Of all the collections in all the card games, she had to walk into mine. A dangerous dame with an unobtainable standard of beauty steps into my office. I’m sitting in the dark with only the grimy streetlight shining through the venetian blinds, sipping on whisky (even though it’s 10am) and smoking my sixth cigarette of the day (again, it’s only 10am). Oh and it’s raining. It’s always got to be raining. Looks like we got the perfect opening scene for a Film Noir.
Categorised by detective tales, femme fatales and dramatic lighting, Film Noir rose to popularity in the 1940s and 50s (although had appeared as early as the 1920s), with some of the most iconic titles being The Big Sleep, Double Indemnity and The Third Man. The films are dark, gritty, and occasionally inspired by pulp crime novels. They feature tortured souls, innocent people done wrong, and plenty of dastardly double-crossing.

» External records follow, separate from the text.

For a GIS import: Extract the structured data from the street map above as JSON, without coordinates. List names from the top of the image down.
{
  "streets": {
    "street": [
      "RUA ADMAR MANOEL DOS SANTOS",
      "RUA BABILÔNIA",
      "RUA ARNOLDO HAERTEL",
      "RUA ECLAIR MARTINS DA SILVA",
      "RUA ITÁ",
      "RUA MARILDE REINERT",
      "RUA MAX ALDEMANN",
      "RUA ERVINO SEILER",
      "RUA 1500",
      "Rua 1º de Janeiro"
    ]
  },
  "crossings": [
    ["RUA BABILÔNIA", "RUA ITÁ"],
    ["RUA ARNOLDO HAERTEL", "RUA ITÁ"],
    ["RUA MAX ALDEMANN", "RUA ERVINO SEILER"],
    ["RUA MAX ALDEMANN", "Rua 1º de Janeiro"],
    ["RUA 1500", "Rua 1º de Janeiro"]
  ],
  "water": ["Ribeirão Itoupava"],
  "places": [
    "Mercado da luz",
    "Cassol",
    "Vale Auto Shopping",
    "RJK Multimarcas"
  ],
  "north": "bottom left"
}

In contemporary cinema, the genre “Neo-Noir” was born from its predecessor and gave us films like David Fincher’s Se7en, Bound by the Wachowskis, Christopher Nolan’s Memento and the dream that is LA Confidential.
If your watchlist hasn’t doubled just from reading the back of this card, then we recommend you pop on a fedora, dim the lights and enjoy some monochromatic melodrama.